The island is best known among mariners for its former lighthouse. Charity Island Light was constructed in 1857. It operated in 1857-1930 and was then replaced by the Gravelly Shoal Light. The lighthouse complex stands on a land parcel within the island that was not added to the MINWR.
Geologically, the island contains pockets of chert that are believed to have been quarried by Native Americans. Offshore, the gravel reefs to the south creates a shallow-water channel separating Charity Island from its smaller neighbor, Little Charity Island. The area between the two islands is a favorite spot for fishing. On the northeast end of the island, a small bay is lined with limestone bedrock, offering good holding ground as a place to anchor during storms. The harbor of refuge is accessible by small boat, though access is controlled by the U.S. Fish and Wildlife Service.

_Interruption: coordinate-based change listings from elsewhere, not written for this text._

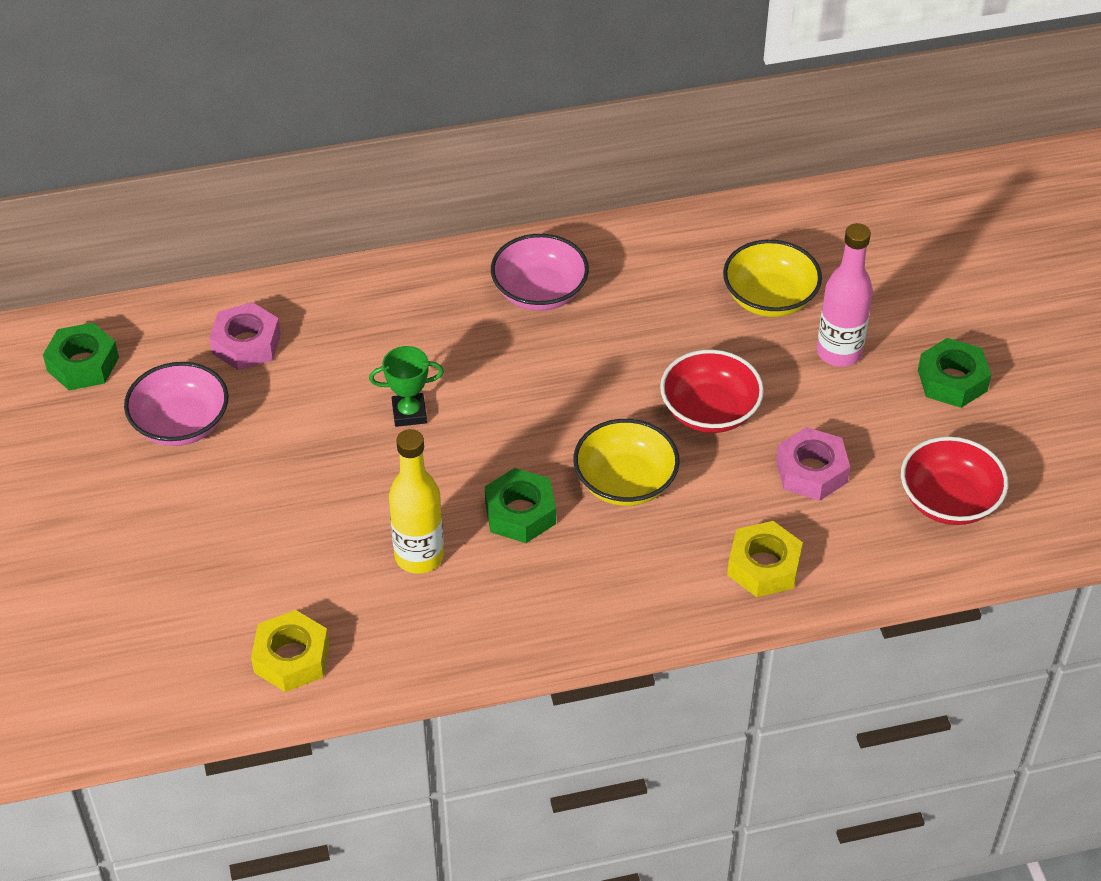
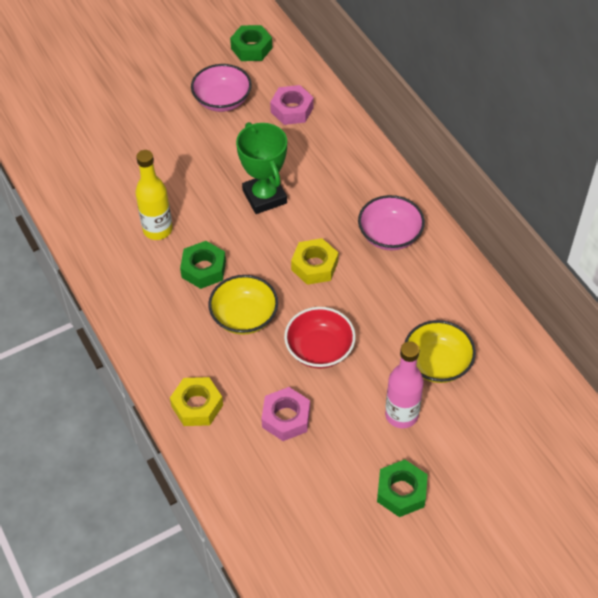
camera: 75 degrees right, 5 degrees up
(291, 658) = (73, 193): yellow nut -> yellow nut (314, 266)
(409, 413) = (264, 197): green trophy -> green trophy, size x1.72
(949, 500) = (286, 507): red bowl -> none

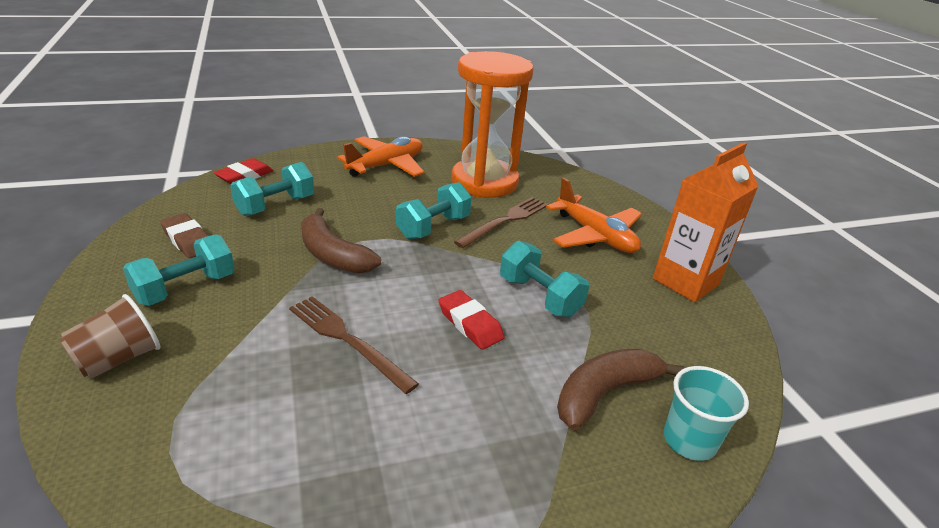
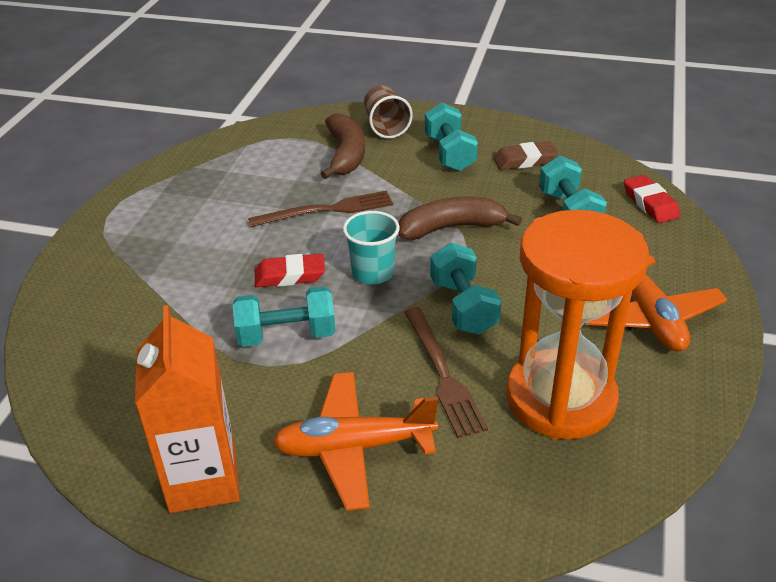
camera: 125 degrees right, 5 degrees up
(604, 393) = (148, 316): brown banana -> brown banana (345, 155)
(689, 440) = (66, 337): turquoise cup -> turquoise cup (373, 273)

The island also contains an 11 acre (0.04 km²) pond, literally a 'lake within a lake', fed by springs.
Tours of the island (and even dinner cruises) are available. They include the privately-owned, rebuilt Charity Island Lightlightkeeper's house and a passing view of Gravelly Shoal Light. They are available from a ferry company in Au Gres, Michigan on the mainland, south of Tawas.